What you need to do: Starting at the first of the rows below and ending at the line containing "adidas(アディダス)のキッズアウターはこちら", rewrite those lines with "Mondo" replaced by "World" and everything else left as is.

Top of Listed entries

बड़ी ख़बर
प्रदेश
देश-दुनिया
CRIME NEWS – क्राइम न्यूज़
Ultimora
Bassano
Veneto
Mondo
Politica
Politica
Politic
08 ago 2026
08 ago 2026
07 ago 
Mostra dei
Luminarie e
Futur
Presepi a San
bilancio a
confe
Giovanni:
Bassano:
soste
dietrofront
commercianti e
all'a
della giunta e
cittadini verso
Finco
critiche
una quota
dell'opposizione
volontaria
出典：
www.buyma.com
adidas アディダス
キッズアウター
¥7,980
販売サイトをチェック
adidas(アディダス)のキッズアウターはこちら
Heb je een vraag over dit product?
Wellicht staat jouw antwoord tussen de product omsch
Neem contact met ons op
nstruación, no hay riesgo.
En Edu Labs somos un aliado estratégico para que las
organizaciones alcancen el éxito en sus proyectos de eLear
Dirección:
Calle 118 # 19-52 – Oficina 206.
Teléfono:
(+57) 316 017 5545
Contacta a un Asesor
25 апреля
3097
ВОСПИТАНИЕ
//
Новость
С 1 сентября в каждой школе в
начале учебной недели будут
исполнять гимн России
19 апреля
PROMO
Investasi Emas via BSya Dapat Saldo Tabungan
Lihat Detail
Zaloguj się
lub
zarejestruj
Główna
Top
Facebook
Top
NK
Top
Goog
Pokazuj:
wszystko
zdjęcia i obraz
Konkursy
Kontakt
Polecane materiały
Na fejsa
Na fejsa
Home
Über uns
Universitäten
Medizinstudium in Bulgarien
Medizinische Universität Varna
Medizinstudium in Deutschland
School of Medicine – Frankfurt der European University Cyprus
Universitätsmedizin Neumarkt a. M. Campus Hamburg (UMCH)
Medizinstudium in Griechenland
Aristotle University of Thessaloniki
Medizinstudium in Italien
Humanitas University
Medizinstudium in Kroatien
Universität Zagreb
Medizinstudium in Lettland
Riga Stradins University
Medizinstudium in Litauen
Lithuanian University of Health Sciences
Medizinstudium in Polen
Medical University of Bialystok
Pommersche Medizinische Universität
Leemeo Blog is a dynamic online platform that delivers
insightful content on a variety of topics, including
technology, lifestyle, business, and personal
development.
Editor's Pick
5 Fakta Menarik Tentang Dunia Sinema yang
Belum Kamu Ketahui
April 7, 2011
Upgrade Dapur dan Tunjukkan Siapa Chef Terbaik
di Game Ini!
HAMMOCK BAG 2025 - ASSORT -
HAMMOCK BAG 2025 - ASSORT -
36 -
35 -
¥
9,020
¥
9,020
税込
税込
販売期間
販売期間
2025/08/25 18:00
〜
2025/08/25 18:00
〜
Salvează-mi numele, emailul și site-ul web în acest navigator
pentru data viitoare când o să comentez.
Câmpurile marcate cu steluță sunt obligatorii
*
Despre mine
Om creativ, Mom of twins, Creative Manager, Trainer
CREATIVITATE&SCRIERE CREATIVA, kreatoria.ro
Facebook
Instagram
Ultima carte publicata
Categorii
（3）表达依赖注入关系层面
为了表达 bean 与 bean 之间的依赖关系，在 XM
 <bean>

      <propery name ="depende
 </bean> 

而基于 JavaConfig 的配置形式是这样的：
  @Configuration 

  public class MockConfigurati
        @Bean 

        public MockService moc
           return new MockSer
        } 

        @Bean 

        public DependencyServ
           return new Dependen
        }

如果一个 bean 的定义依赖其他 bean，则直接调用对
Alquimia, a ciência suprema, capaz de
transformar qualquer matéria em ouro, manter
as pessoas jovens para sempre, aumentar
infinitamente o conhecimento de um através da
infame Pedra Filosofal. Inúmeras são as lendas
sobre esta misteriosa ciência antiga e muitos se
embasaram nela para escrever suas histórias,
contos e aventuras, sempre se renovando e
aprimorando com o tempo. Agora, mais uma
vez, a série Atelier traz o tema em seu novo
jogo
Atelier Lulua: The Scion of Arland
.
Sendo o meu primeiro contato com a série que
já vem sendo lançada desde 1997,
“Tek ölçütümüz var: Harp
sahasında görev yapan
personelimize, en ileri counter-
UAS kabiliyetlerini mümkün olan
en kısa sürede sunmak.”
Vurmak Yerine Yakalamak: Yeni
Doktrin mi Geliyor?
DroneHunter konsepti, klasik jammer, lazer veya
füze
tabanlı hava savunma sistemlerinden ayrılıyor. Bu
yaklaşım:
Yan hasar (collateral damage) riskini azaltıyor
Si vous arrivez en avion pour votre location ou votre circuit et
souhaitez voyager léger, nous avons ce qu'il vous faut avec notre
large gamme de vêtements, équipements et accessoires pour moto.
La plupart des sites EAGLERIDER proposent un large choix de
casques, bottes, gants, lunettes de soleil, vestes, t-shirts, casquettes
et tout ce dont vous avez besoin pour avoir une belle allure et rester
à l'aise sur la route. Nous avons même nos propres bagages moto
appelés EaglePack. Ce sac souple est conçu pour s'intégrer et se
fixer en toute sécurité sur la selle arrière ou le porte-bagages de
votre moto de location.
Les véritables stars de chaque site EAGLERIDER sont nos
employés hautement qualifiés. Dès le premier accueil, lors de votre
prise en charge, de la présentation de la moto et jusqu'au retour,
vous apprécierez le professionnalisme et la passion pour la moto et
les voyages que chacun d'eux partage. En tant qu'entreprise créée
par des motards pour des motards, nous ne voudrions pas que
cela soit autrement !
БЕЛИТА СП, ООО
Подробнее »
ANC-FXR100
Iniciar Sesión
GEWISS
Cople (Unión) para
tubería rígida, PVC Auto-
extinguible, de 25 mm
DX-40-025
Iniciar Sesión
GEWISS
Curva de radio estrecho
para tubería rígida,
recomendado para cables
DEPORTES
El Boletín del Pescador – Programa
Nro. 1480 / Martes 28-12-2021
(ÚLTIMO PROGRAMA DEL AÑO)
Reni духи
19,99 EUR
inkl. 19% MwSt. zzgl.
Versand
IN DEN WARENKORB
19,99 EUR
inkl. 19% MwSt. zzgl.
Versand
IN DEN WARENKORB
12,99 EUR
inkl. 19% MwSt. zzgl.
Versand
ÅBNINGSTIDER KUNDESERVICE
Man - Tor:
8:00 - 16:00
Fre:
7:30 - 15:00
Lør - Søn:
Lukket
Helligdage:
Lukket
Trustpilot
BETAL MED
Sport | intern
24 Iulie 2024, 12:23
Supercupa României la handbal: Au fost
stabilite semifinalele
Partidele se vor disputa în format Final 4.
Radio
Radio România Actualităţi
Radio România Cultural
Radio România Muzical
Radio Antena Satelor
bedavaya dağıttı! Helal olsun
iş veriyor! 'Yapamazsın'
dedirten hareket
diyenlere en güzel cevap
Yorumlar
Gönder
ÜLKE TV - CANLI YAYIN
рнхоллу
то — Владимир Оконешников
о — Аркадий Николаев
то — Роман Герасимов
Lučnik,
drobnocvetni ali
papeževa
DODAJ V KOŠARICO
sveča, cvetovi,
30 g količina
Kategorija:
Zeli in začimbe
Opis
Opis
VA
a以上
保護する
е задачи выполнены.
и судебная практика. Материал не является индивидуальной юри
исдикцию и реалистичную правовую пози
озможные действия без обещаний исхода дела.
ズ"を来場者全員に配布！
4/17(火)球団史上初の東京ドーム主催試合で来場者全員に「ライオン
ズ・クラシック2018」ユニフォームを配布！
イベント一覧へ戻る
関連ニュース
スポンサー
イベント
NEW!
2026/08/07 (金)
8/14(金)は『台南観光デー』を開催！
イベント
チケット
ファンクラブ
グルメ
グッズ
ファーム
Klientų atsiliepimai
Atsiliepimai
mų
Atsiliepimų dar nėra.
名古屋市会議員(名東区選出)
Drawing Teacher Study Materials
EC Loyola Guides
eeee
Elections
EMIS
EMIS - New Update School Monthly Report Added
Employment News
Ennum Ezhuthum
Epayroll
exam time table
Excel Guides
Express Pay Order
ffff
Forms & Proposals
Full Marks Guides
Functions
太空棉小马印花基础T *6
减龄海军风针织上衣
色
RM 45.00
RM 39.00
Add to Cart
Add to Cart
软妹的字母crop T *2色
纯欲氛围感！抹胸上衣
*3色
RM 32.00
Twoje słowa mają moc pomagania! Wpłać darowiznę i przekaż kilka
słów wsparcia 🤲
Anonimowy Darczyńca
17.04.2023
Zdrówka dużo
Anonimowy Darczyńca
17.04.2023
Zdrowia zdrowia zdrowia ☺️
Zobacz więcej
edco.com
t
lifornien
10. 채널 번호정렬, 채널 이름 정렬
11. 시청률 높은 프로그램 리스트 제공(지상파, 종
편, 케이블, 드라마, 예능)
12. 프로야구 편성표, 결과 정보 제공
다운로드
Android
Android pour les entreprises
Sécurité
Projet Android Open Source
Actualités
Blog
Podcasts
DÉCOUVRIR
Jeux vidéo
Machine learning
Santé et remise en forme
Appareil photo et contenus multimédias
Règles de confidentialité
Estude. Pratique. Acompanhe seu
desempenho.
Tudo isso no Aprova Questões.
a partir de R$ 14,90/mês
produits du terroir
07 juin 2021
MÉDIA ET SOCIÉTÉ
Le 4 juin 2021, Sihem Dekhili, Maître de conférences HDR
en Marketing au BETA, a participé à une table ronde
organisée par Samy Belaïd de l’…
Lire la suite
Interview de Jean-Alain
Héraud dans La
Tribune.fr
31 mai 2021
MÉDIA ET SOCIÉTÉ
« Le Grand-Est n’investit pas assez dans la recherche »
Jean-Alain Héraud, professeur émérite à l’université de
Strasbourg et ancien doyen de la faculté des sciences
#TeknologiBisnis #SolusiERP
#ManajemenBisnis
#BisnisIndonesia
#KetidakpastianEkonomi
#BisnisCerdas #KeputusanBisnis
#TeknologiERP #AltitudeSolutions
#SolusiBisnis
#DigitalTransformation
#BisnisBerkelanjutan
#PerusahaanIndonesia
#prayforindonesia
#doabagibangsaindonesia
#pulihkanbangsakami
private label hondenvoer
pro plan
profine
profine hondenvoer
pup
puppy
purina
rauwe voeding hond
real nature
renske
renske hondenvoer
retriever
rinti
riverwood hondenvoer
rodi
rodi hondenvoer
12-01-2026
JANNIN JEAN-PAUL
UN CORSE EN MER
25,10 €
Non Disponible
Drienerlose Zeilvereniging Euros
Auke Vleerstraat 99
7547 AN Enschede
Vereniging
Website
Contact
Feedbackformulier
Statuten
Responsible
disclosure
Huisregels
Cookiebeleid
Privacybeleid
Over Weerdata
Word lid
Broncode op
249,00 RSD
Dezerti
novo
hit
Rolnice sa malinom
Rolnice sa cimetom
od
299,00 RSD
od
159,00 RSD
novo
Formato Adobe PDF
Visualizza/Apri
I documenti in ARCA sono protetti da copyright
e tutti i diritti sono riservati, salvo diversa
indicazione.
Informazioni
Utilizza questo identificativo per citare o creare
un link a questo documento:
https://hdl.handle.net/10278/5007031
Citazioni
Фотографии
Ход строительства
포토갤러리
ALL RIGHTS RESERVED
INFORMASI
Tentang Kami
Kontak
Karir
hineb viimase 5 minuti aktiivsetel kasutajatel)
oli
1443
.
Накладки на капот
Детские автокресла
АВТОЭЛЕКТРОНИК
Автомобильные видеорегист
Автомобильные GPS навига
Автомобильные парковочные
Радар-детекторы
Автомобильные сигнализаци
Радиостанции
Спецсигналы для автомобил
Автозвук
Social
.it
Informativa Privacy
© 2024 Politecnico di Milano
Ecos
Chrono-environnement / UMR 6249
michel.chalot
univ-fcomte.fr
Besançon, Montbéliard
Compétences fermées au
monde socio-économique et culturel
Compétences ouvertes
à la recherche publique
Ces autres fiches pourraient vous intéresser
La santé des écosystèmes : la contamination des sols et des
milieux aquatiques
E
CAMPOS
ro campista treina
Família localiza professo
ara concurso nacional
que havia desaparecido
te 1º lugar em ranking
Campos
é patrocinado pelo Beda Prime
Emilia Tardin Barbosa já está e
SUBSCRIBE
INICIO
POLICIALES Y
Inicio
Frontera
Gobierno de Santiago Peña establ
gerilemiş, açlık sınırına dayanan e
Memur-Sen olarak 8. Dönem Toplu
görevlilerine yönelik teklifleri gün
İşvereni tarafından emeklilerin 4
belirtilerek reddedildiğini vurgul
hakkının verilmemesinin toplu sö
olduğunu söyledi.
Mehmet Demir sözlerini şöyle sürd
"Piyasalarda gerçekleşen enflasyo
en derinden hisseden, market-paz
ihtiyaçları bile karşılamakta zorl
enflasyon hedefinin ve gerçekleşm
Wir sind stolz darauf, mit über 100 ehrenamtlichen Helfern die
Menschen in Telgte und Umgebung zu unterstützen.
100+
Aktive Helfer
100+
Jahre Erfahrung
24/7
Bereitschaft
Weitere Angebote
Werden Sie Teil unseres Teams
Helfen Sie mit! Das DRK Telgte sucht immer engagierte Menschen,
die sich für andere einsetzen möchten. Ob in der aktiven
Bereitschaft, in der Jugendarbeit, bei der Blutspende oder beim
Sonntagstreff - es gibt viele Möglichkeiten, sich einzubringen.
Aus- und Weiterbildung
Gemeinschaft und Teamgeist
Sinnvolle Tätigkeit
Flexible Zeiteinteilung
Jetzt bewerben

Bottom of Listed entries

Task result:
बड़ी ख़बर
प्रदेश
देश-दुनिया
CRIME NEWS – क्राइम न्यूज़
Ultimora
Bassano
Veneto
World
Politica
Politica
Politic
08 ago 2026
08 ago 2026
07 ago 
Mostra dei
Luminarie e
Futur
Presepi a San
bilancio a
confe
Giovanni:
Bassano:
soste
dietrofront
commercianti e
all'a
della giunta e
cittadini verso
Finco
critiche
una quota
dell'opposizione
volontaria
出典：
www.buyma.com
adidas アディダス
キッズアウター
¥7,980
販売サイトをチェック
adidas(アディダス)のキッズアウターはこちら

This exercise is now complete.